In South Sudan, COVID-19 has left several mass atrocity risk factors relatively unchanged. The consolidation of power at the center--which fuels the conflict and accompanying mass atrocities--is proceeding unaffected by the pandemic, and local-level conflict remains a persistent problem. While some COVID-related dynamics--such as reduction of outside observers--might increase atrocity risks, the direct effects have not been as apparent as in Cameroon.
Governments may use COVID-19 to excuse delays in peace processes and political reforms.
The negotiation and implementation of South Sudan’s peace process have been long-delayed. Now, government actors cite COVID-19 as another reason the peace process will once again be put on hold.

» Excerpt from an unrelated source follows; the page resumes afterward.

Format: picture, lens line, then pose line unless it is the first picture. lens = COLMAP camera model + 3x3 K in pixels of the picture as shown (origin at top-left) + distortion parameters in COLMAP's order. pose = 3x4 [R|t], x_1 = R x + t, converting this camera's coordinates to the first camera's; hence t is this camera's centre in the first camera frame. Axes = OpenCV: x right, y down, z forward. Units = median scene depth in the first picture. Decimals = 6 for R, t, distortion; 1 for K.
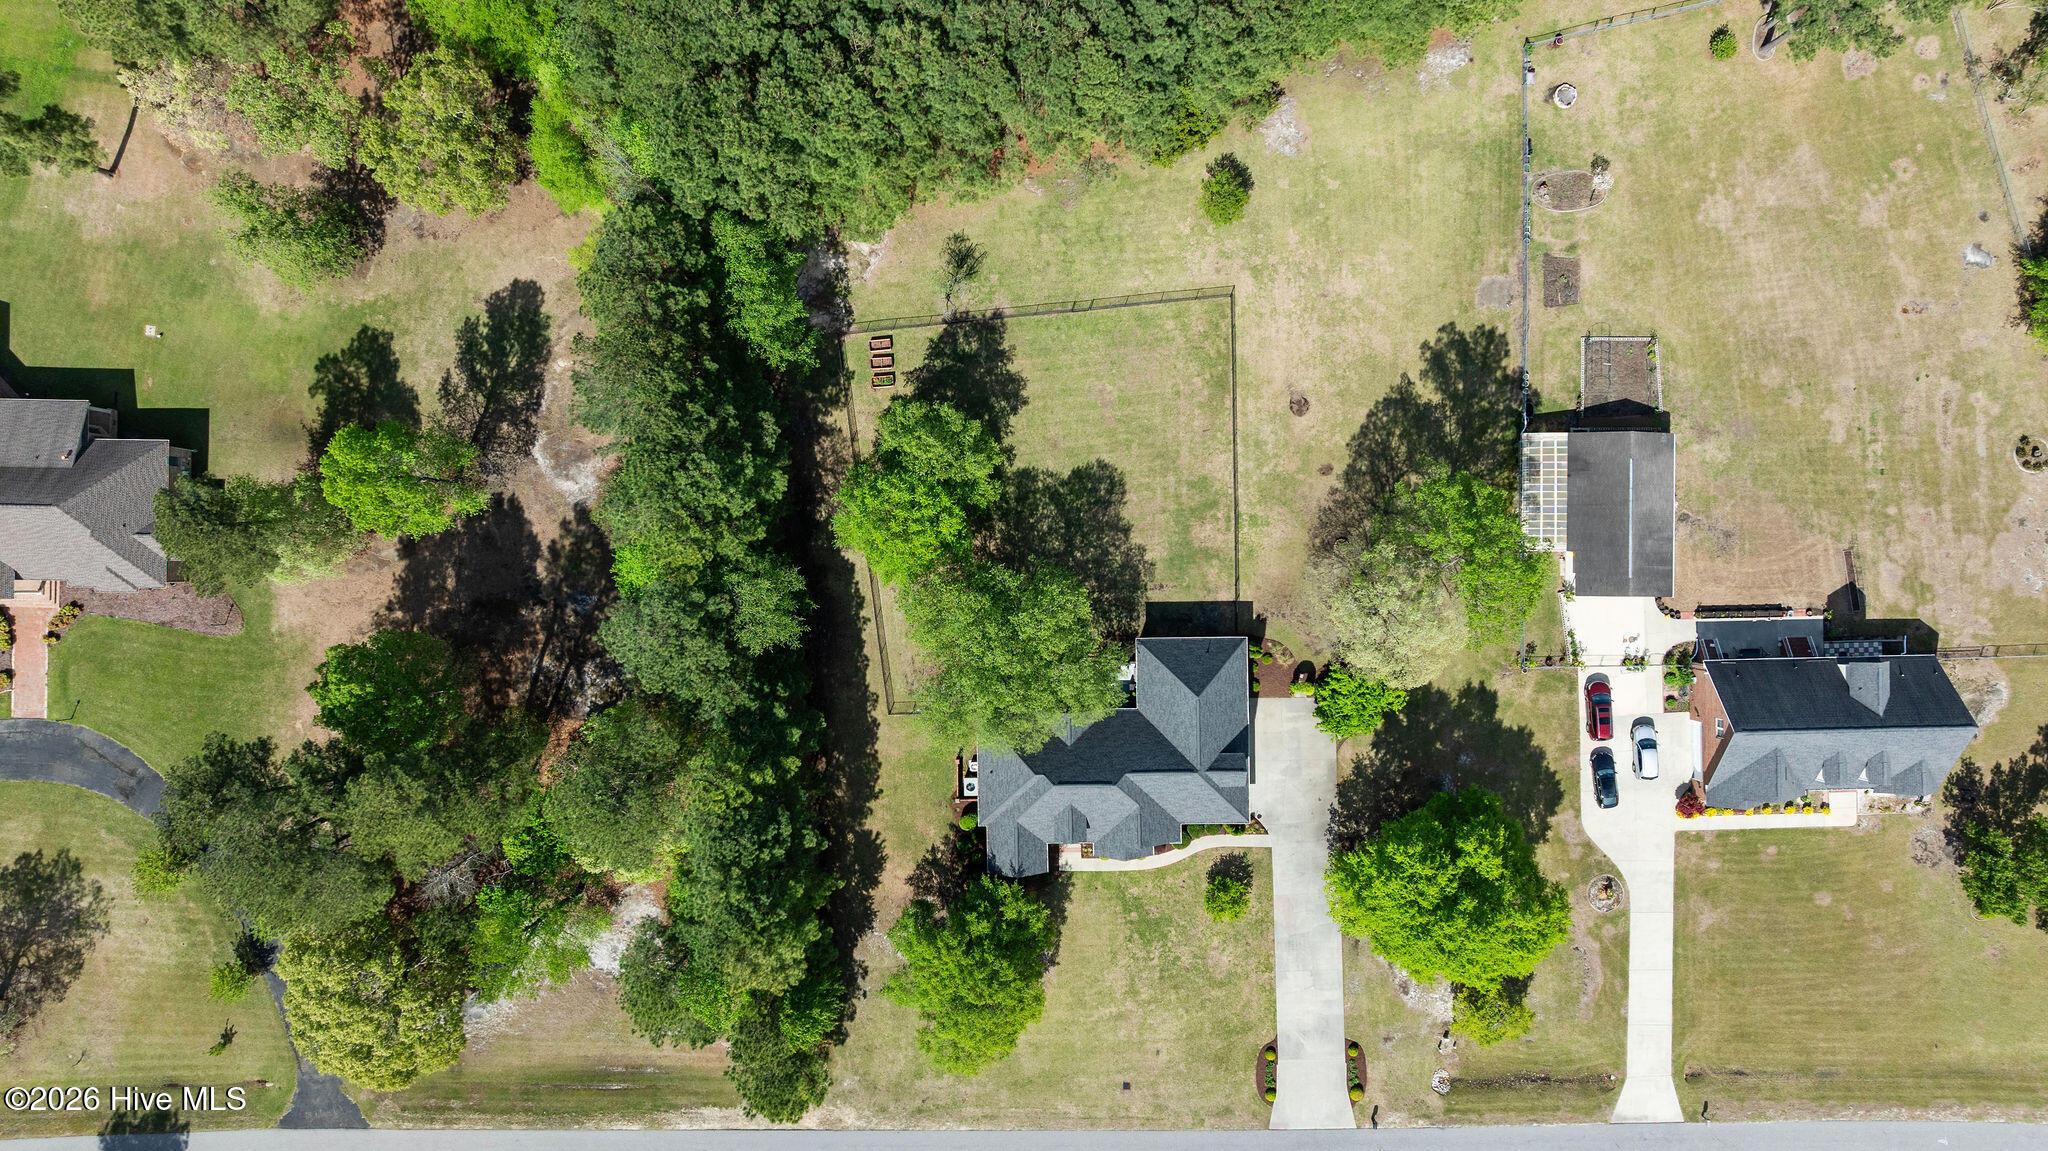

But there is a need to distinguish where the COVID-19 pandemic actually interferes with implementation of agreed measures--including those that will help to prevent further atrocities-- from where it is being used as an excuse by governments for inaction.
Over the next couple of years, the South Sudanese elections will be an important milestone in the peaceful resolution of the conflict--though they also have the potential to be seriously destabilizing. Given the incentive for those in power to delay or disrupt elections, international supporters of the peace should consider what length of delay is justifiable in light of COVID-19, and set benchmarks accordingly.
COVID-19 can hinder external atrocity prevention efforts.
COVID-19-related travel restrictions have limited the presence of international monitors in South Sudan including both UN and NGO staff. This reduction of outside observers removes a potential deterrent to violence. Likewise, in Cameroon, no more than 50 people can gather in one place, making it difficult for emissaries to gather groups and preach the need for reconciliation of the Anglophone crisis.
Humanitarian aid is stretched thin, as humanitarian actors must attend to both the threat of COVID-19 and ongoing conflict and displacement. Meanwhile, humanitarian workers face restrictions on movement that hamper their ability to provide aid. This is particularly pronounced in South Sudan where a third of the pre-war population remains displaced and where more than half of the population remains food insecure. The future of UN-hosted Protection of Civilian sites presents another atrocity risk. Given ongoing ethnic tensions, UN and government officials must balance the desire to close such crowded sites with the risks of doing so.
COVID-19 also presents opportunities to prevent atrocities.
In response to the pandemic, the UN Secretary-General called for a global ceasefire to consolidate efforts to fight COVID-19 in conflict areas. Such a ceasefire is widely considered the first step in ending the Anglophone crisis in Cameroon. However, just one armed separatist group declared a ceasefire, with the Cameroonian government and other separatist groups failing to follow suit. The Secretary-General’s call represents a missed opportunity for the international community to pressure conflict actors to lay down arms and come to the negotiating table.
In addition, humanitarian actors could prioritize actions that both help control the pandemic and address risks of atrocities. For example, promoting internet access in conflict areas--while monitoring for hate speech--allows for COVID-19 awareness raising and contact tracing, and also allows for the reporting of conflict-related human rights violations.
The effects of COVID-19 on mass atrocities and atrocity prevention are varied and remain uncertain. But this discussion of Cameroon and South Sudan helped to identify some areas that should continue to be tracked. Governments must not be allowed to use the pandemic as an excuse to delay measures that help prevent atrocities. Efforts to contain the virus must be balanced with access for aid and outside observers. Finally, opportunities, like pushing for ceasefires, should not be missed. As we continue to face a pandemic with impacts that are likely to be long lasting, experts must continue to identify new risks as well as new prospects for building peace.